WHAT YOU WILL DO
Recast the records as a numbered list with blank lines omitted, starting at the line that contains "Segment regions of pulmonary" and continuing through the end of the records, both ends included. Leave the pictures out.

SUPPLIED MATERIAL
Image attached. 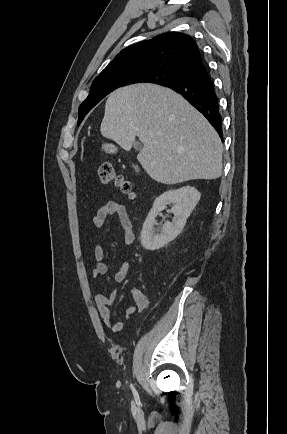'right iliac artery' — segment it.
Instances as JSON below:
<instances>
[{"label": "right iliac artery", "mask_w": 287, "mask_h": 434, "mask_svg": "<svg viewBox=\"0 0 287 434\" xmlns=\"http://www.w3.org/2000/svg\"><path fill=\"white\" fill-rule=\"evenodd\" d=\"M131 387H132V390H133V392H134V395L137 396L136 391H135L133 385H131Z\"/></svg>", "instance_id": "82829eb1"}]
</instances>
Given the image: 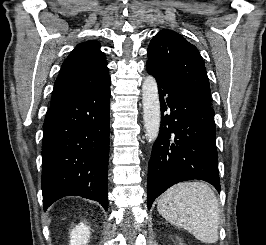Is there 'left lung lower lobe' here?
I'll return each mask as SVG.
<instances>
[{
	"label": "left lung lower lobe",
	"mask_w": 266,
	"mask_h": 245,
	"mask_svg": "<svg viewBox=\"0 0 266 245\" xmlns=\"http://www.w3.org/2000/svg\"><path fill=\"white\" fill-rule=\"evenodd\" d=\"M158 84L161 126L148 165V209L172 185L203 180L220 192L211 104L146 64Z\"/></svg>",
	"instance_id": "left-lung-lower-lobe-1"
}]
</instances>
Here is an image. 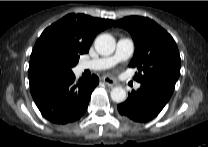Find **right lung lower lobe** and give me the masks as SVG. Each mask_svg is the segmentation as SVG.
I'll return each mask as SVG.
<instances>
[{"instance_id":"obj_1","label":"right lung lower lobe","mask_w":208,"mask_h":147,"mask_svg":"<svg viewBox=\"0 0 208 147\" xmlns=\"http://www.w3.org/2000/svg\"><path fill=\"white\" fill-rule=\"evenodd\" d=\"M98 83L96 75L76 81L71 73L40 80L30 85V91L46 119L66 124L78 120L85 113L91 93Z\"/></svg>"}]
</instances>
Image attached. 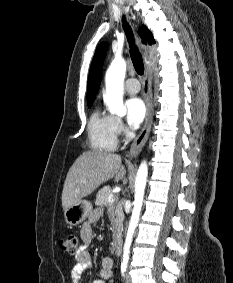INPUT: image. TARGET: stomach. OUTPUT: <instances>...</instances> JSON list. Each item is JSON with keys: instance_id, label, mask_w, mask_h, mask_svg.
<instances>
[{"instance_id": "1", "label": "stomach", "mask_w": 233, "mask_h": 283, "mask_svg": "<svg viewBox=\"0 0 233 283\" xmlns=\"http://www.w3.org/2000/svg\"><path fill=\"white\" fill-rule=\"evenodd\" d=\"M92 204L87 200H81L64 211L67 224L77 226L81 224L91 213Z\"/></svg>"}]
</instances>
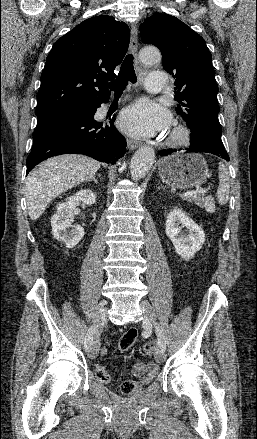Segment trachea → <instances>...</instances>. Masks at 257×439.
Instances as JSON below:
<instances>
[{
  "label": "trachea",
  "mask_w": 257,
  "mask_h": 439,
  "mask_svg": "<svg viewBox=\"0 0 257 439\" xmlns=\"http://www.w3.org/2000/svg\"><path fill=\"white\" fill-rule=\"evenodd\" d=\"M136 83L137 77L133 67V55L128 54L119 71L117 78L109 83V89L114 91L115 95H121L128 82Z\"/></svg>",
  "instance_id": "3493384b"
}]
</instances>
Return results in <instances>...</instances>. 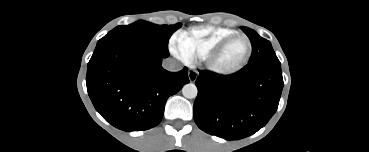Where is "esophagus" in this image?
Segmentation results:
<instances>
[{
	"label": "esophagus",
	"mask_w": 369,
	"mask_h": 152,
	"mask_svg": "<svg viewBox=\"0 0 369 152\" xmlns=\"http://www.w3.org/2000/svg\"><path fill=\"white\" fill-rule=\"evenodd\" d=\"M198 77V72L196 70L188 71V78L191 82H194Z\"/></svg>",
	"instance_id": "34e87169"
}]
</instances>
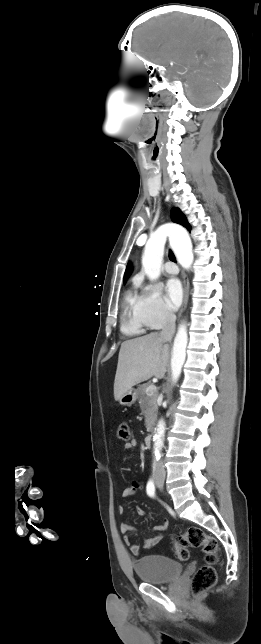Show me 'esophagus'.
Masks as SVG:
<instances>
[{"instance_id": "esophagus-1", "label": "esophagus", "mask_w": 261, "mask_h": 644, "mask_svg": "<svg viewBox=\"0 0 261 644\" xmlns=\"http://www.w3.org/2000/svg\"><path fill=\"white\" fill-rule=\"evenodd\" d=\"M188 298H189V281L186 278V276H184V298H183L182 311L185 310L187 306Z\"/></svg>"}]
</instances>
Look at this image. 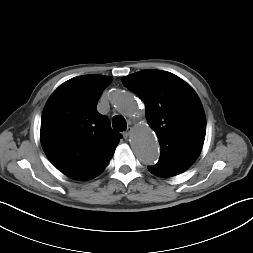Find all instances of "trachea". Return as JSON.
I'll list each match as a JSON object with an SVG mask.
<instances>
[{
	"label": "trachea",
	"mask_w": 253,
	"mask_h": 253,
	"mask_svg": "<svg viewBox=\"0 0 253 253\" xmlns=\"http://www.w3.org/2000/svg\"><path fill=\"white\" fill-rule=\"evenodd\" d=\"M113 129L116 131H124L127 128L126 120L121 115H116L112 121Z\"/></svg>",
	"instance_id": "trachea-1"
}]
</instances>
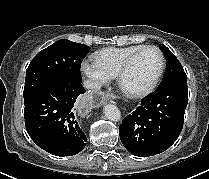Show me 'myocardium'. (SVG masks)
Listing matches in <instances>:
<instances>
[{"mask_svg":"<svg viewBox=\"0 0 209 179\" xmlns=\"http://www.w3.org/2000/svg\"><path fill=\"white\" fill-rule=\"evenodd\" d=\"M149 49H153L155 51L158 52L159 56H160V68L159 71L156 75V77L154 78V80L144 89H141L139 91H134V92H129L126 91L123 87V79L126 76V74L128 73V71L131 69V67L133 66L134 62L136 61V59L146 50ZM165 67H166V59L164 56V53L162 52V50L154 45H146L144 47H142L141 49H139L138 51H136L135 53H133L122 65V67L120 68V70L118 71L117 75H116V82L118 87L120 88V90L127 95L130 98H142L145 97L149 94H151L157 87V85L159 84L164 71H165Z\"/></svg>","mask_w":209,"mask_h":179,"instance_id":"1","label":"myocardium"}]
</instances>
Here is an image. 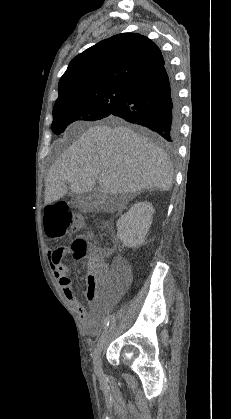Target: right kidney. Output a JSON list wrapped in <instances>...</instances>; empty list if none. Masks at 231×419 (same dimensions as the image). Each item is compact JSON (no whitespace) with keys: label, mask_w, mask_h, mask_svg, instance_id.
<instances>
[{"label":"right kidney","mask_w":231,"mask_h":419,"mask_svg":"<svg viewBox=\"0 0 231 419\" xmlns=\"http://www.w3.org/2000/svg\"><path fill=\"white\" fill-rule=\"evenodd\" d=\"M154 208L149 202L134 204L117 221V236L126 247L141 245L152 224Z\"/></svg>","instance_id":"1"}]
</instances>
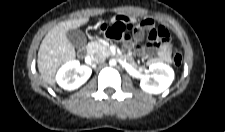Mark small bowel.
Here are the masks:
<instances>
[{
	"label": "small bowel",
	"mask_w": 225,
	"mask_h": 132,
	"mask_svg": "<svg viewBox=\"0 0 225 132\" xmlns=\"http://www.w3.org/2000/svg\"><path fill=\"white\" fill-rule=\"evenodd\" d=\"M114 24H117L122 28H128L135 31L134 38L136 39H140L142 37L141 29H146L149 32L157 30L154 27L153 21L150 19H144L142 21L137 22L130 17L122 16ZM158 39L160 38L151 40L150 43L146 46L143 45L135 46L132 42H128L125 47L130 61L133 62L130 54L135 49L138 54L147 57L148 62L150 64H155L158 62H166V63L171 62L172 59L169 43L161 39L160 41H158Z\"/></svg>",
	"instance_id": "obj_1"
}]
</instances>
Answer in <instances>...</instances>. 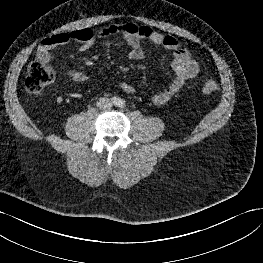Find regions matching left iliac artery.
Segmentation results:
<instances>
[{"label": "left iliac artery", "mask_w": 263, "mask_h": 263, "mask_svg": "<svg viewBox=\"0 0 263 263\" xmlns=\"http://www.w3.org/2000/svg\"><path fill=\"white\" fill-rule=\"evenodd\" d=\"M118 105L119 107L123 108L125 106V101L121 100Z\"/></svg>", "instance_id": "44dca946"}]
</instances>
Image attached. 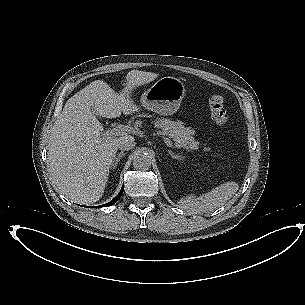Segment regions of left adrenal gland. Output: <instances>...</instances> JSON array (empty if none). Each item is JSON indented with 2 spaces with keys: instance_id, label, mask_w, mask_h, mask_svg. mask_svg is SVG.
<instances>
[{
  "instance_id": "obj_1",
  "label": "left adrenal gland",
  "mask_w": 305,
  "mask_h": 305,
  "mask_svg": "<svg viewBox=\"0 0 305 305\" xmlns=\"http://www.w3.org/2000/svg\"><path fill=\"white\" fill-rule=\"evenodd\" d=\"M168 153L173 159H180L182 157L181 155L175 154L173 151H168Z\"/></svg>"
}]
</instances>
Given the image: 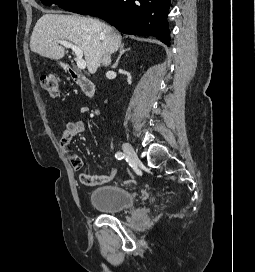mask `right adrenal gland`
<instances>
[{
  "instance_id": "right-adrenal-gland-1",
  "label": "right adrenal gland",
  "mask_w": 255,
  "mask_h": 272,
  "mask_svg": "<svg viewBox=\"0 0 255 272\" xmlns=\"http://www.w3.org/2000/svg\"><path fill=\"white\" fill-rule=\"evenodd\" d=\"M129 50H130V48L124 49V43H122V44L120 45L119 56H118V58H117L115 64L113 65L114 68H116V67L118 66V63H119V61H120L122 55H123L125 52L129 51Z\"/></svg>"
}]
</instances>
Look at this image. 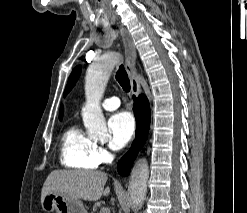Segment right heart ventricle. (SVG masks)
Returning a JSON list of instances; mask_svg holds the SVG:
<instances>
[{"instance_id":"1","label":"right heart ventricle","mask_w":247,"mask_h":213,"mask_svg":"<svg viewBox=\"0 0 247 213\" xmlns=\"http://www.w3.org/2000/svg\"><path fill=\"white\" fill-rule=\"evenodd\" d=\"M95 142L77 126L70 125L62 134L60 160L70 168L95 169Z\"/></svg>"}]
</instances>
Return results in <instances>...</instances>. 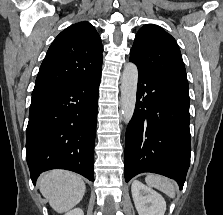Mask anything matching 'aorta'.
<instances>
[{
	"label": "aorta",
	"mask_w": 223,
	"mask_h": 215,
	"mask_svg": "<svg viewBox=\"0 0 223 215\" xmlns=\"http://www.w3.org/2000/svg\"><path fill=\"white\" fill-rule=\"evenodd\" d=\"M138 70L135 64H126L122 74L121 111L123 121H130L136 104Z\"/></svg>",
	"instance_id": "762f6f07"
}]
</instances>
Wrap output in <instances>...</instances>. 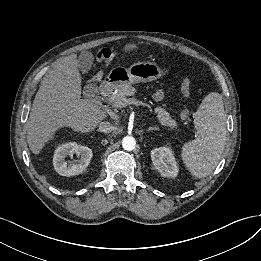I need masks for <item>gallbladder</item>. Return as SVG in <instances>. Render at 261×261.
I'll return each mask as SVG.
<instances>
[{
	"label": "gallbladder",
	"instance_id": "gallbladder-1",
	"mask_svg": "<svg viewBox=\"0 0 261 261\" xmlns=\"http://www.w3.org/2000/svg\"><path fill=\"white\" fill-rule=\"evenodd\" d=\"M93 63V56L91 54H81L78 60V65L80 71L85 74L91 68ZM84 97L94 103L99 100V92L97 90V86L94 84H89L84 88Z\"/></svg>",
	"mask_w": 261,
	"mask_h": 261
}]
</instances>
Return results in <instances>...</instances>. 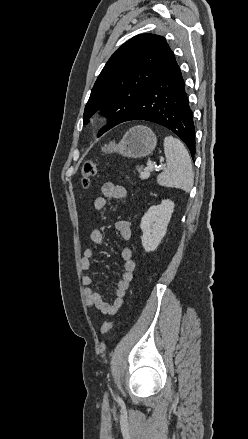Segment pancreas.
I'll return each mask as SVG.
<instances>
[{"label":"pancreas","mask_w":248,"mask_h":439,"mask_svg":"<svg viewBox=\"0 0 248 439\" xmlns=\"http://www.w3.org/2000/svg\"><path fill=\"white\" fill-rule=\"evenodd\" d=\"M142 166H139V167H137V170H138V172L140 173V177L142 178V179H144L143 178V171H142Z\"/></svg>","instance_id":"pancreas-1"}]
</instances>
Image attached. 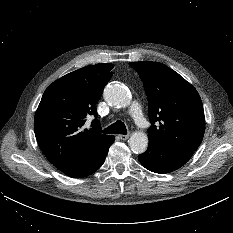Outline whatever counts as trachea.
<instances>
[{
  "instance_id": "obj_1",
  "label": "trachea",
  "mask_w": 233,
  "mask_h": 233,
  "mask_svg": "<svg viewBox=\"0 0 233 233\" xmlns=\"http://www.w3.org/2000/svg\"><path fill=\"white\" fill-rule=\"evenodd\" d=\"M103 133L105 134H127V129L125 124L118 120L112 125L108 126L106 129L103 130Z\"/></svg>"
}]
</instances>
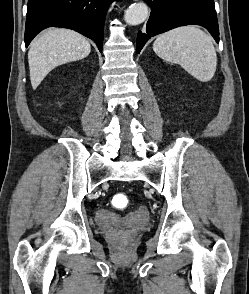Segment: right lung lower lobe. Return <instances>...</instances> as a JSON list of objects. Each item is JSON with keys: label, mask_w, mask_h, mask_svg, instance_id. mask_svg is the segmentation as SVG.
<instances>
[{"label": "right lung lower lobe", "mask_w": 249, "mask_h": 294, "mask_svg": "<svg viewBox=\"0 0 249 294\" xmlns=\"http://www.w3.org/2000/svg\"><path fill=\"white\" fill-rule=\"evenodd\" d=\"M114 0H28L25 46L47 27L73 29L92 39L102 52L104 20Z\"/></svg>", "instance_id": "obj_1"}]
</instances>
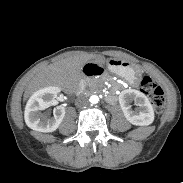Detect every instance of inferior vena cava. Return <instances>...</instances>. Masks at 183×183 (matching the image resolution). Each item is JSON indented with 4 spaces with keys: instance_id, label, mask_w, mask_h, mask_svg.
I'll return each instance as SVG.
<instances>
[{
    "instance_id": "inferior-vena-cava-1",
    "label": "inferior vena cava",
    "mask_w": 183,
    "mask_h": 183,
    "mask_svg": "<svg viewBox=\"0 0 183 183\" xmlns=\"http://www.w3.org/2000/svg\"><path fill=\"white\" fill-rule=\"evenodd\" d=\"M89 103L87 97L85 96H79L77 97V99L75 100V105L77 107H84V106H87Z\"/></svg>"
}]
</instances>
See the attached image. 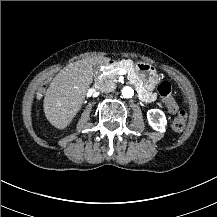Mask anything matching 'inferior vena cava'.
<instances>
[{"mask_svg": "<svg viewBox=\"0 0 217 217\" xmlns=\"http://www.w3.org/2000/svg\"><path fill=\"white\" fill-rule=\"evenodd\" d=\"M99 84H100V86L98 87V89L101 92H105V93L110 92V86L107 85L106 81H102Z\"/></svg>", "mask_w": 217, "mask_h": 217, "instance_id": "obj_1", "label": "inferior vena cava"}]
</instances>
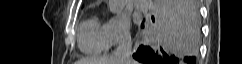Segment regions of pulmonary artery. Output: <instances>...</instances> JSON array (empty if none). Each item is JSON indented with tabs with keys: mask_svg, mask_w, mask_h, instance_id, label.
Listing matches in <instances>:
<instances>
[{
	"mask_svg": "<svg viewBox=\"0 0 242 64\" xmlns=\"http://www.w3.org/2000/svg\"><path fill=\"white\" fill-rule=\"evenodd\" d=\"M136 9L145 12L149 9V4L147 0H136L134 2Z\"/></svg>",
	"mask_w": 242,
	"mask_h": 64,
	"instance_id": "e3ab8cb5",
	"label": "pulmonary artery"
}]
</instances>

RESULT
1. Segment regions of pulmonary artery. Output: <instances>...</instances> JSON array (empty if none). Each item is JSON indented with tabs with keys: mask_svg, mask_w, mask_h, instance_id, label.
2. Listing matches in <instances>:
3. <instances>
4. [{
5. 	"mask_svg": "<svg viewBox=\"0 0 242 64\" xmlns=\"http://www.w3.org/2000/svg\"><path fill=\"white\" fill-rule=\"evenodd\" d=\"M136 9L145 12L149 9V4L147 0H136L134 2Z\"/></svg>",
6. 	"mask_w": 242,
7. 	"mask_h": 64,
8. 	"instance_id": "e3ab8cb5",
9. 	"label": "pulmonary artery"
10. }]
11. </instances>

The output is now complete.